# [What you need to do]
Repeat exactly the lines of the material below that run from the "left hip: (252, 457, 3)" line to the "right hip: (149, 253, 9)" line, including both, and do not carry over any pictures.

____________________

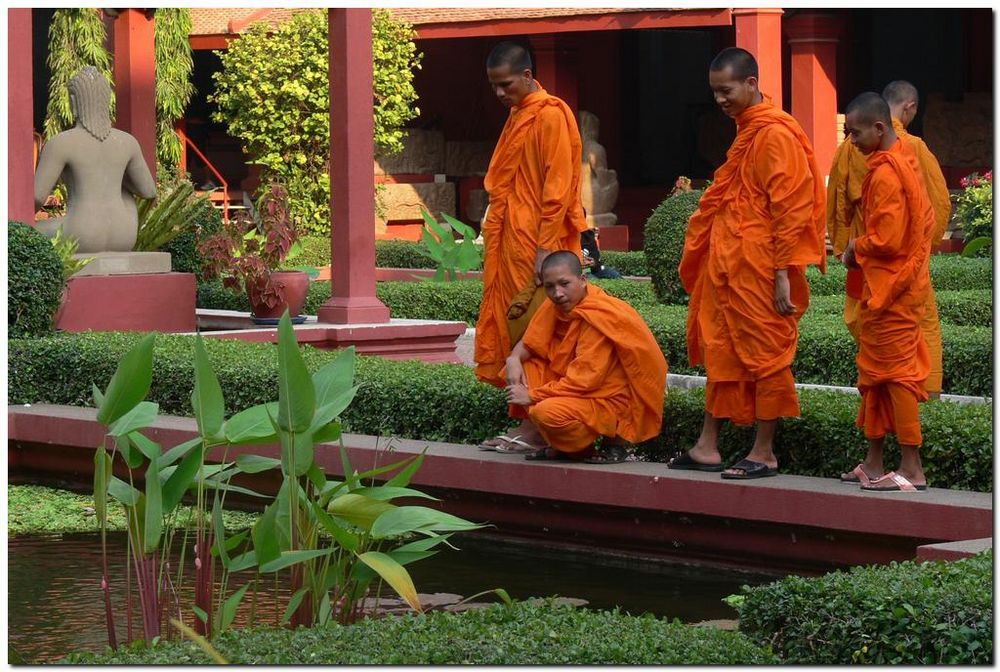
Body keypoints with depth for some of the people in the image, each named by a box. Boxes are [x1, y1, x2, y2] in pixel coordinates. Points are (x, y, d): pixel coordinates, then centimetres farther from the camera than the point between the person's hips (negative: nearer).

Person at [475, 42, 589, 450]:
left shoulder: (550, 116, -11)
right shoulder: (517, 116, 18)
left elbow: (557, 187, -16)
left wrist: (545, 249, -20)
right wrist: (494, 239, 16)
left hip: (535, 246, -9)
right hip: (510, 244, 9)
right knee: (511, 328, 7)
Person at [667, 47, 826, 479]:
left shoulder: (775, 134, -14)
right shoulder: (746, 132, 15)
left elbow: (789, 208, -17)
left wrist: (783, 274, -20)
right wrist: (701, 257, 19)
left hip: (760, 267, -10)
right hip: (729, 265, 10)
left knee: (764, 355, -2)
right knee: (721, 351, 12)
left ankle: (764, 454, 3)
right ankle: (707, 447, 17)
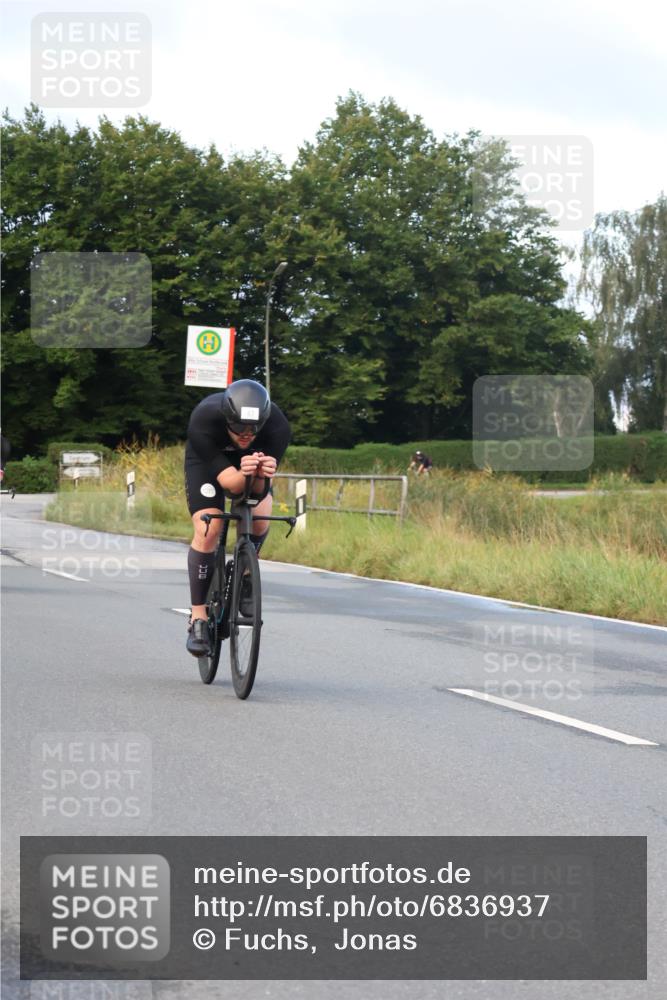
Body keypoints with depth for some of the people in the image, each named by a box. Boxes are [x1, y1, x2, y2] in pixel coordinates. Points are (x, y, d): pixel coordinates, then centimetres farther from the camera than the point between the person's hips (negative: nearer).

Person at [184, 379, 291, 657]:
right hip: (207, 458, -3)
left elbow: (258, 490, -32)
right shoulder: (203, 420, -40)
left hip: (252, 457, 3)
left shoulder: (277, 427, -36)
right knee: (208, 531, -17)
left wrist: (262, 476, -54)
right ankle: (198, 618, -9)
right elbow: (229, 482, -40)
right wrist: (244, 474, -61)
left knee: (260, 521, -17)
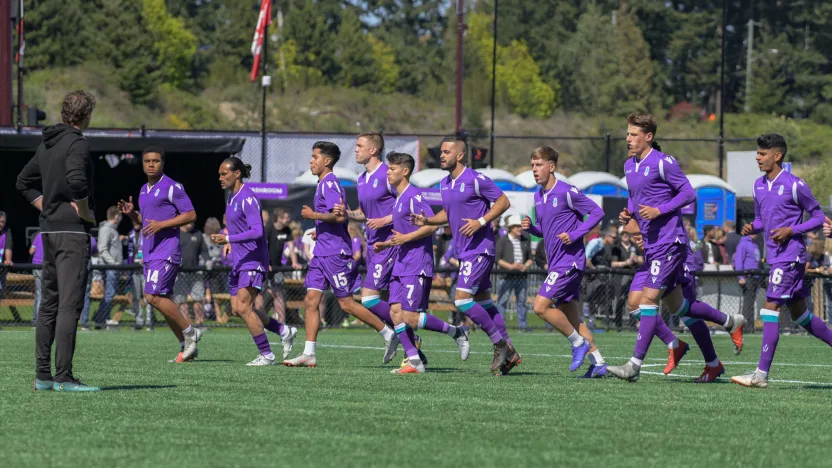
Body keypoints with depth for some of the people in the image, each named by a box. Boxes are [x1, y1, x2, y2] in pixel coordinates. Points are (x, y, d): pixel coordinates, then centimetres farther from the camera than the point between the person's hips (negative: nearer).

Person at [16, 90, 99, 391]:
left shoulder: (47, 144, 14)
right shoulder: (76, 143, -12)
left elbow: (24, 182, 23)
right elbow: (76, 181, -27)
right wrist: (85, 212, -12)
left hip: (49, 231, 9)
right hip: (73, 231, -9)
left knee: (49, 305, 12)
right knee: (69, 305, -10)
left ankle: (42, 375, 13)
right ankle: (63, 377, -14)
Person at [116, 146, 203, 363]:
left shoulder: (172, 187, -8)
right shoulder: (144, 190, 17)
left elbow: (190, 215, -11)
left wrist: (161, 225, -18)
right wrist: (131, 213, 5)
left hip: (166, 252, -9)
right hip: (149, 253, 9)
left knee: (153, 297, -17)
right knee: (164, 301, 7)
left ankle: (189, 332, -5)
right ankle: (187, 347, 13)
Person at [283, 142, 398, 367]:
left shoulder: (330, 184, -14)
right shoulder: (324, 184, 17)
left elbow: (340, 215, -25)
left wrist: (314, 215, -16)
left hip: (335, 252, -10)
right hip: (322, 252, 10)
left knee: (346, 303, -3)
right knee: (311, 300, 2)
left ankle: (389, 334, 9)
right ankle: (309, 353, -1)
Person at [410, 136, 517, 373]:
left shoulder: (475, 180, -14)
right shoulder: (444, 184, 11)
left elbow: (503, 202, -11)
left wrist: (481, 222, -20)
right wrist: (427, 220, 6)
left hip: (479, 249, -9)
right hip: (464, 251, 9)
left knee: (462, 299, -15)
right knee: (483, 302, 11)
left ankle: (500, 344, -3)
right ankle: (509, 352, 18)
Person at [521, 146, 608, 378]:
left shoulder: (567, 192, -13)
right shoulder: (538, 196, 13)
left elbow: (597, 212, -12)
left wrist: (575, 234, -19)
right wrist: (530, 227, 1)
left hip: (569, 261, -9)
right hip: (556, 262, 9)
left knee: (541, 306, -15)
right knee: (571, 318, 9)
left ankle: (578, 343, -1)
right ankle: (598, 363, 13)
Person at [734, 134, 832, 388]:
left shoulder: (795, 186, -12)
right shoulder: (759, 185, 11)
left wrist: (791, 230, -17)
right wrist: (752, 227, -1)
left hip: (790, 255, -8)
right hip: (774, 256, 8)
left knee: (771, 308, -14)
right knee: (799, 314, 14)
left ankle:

____________________

# [Task response]
left hip: (252, 457, 3)
left shoulder: (277, 427, -36)
right knee: (208, 531, -17)
left wrist: (262, 476, -54)
right ankle: (198, 618, -9)
right elbow: (229, 482, -40)
right wrist: (244, 474, -61)
left knee: (260, 521, -17)
Body keypoints with depth for some of the people in the image, each named by a box. Boxes are [x1, y1, x2, y2] in pixel coordinates. Points are (x, y, d): pixel coordinates, then centimetres farther from the camera than the point between the person's hips (negative: nearer).

Person at [16, 90, 99, 391]:
left shoulder: (47, 144, 14)
right shoulder: (76, 143, -12)
left elbow: (24, 182, 23)
right elbow: (76, 181, -27)
right wrist: (85, 212, -12)
left hip: (49, 231, 9)
right hip: (73, 231, -9)
left knee: (49, 305, 12)
right knee: (69, 305, -10)
left ankle: (42, 375, 13)
right ankle: (63, 377, -14)
Person at [116, 146, 203, 363]:
left shoulder: (172, 187, -8)
right shoulder: (144, 190, 17)
left elbow: (190, 215, -11)
left wrist: (161, 225, -18)
right wrist: (131, 213, 5)
left hip: (166, 252, -9)
right hip: (149, 253, 9)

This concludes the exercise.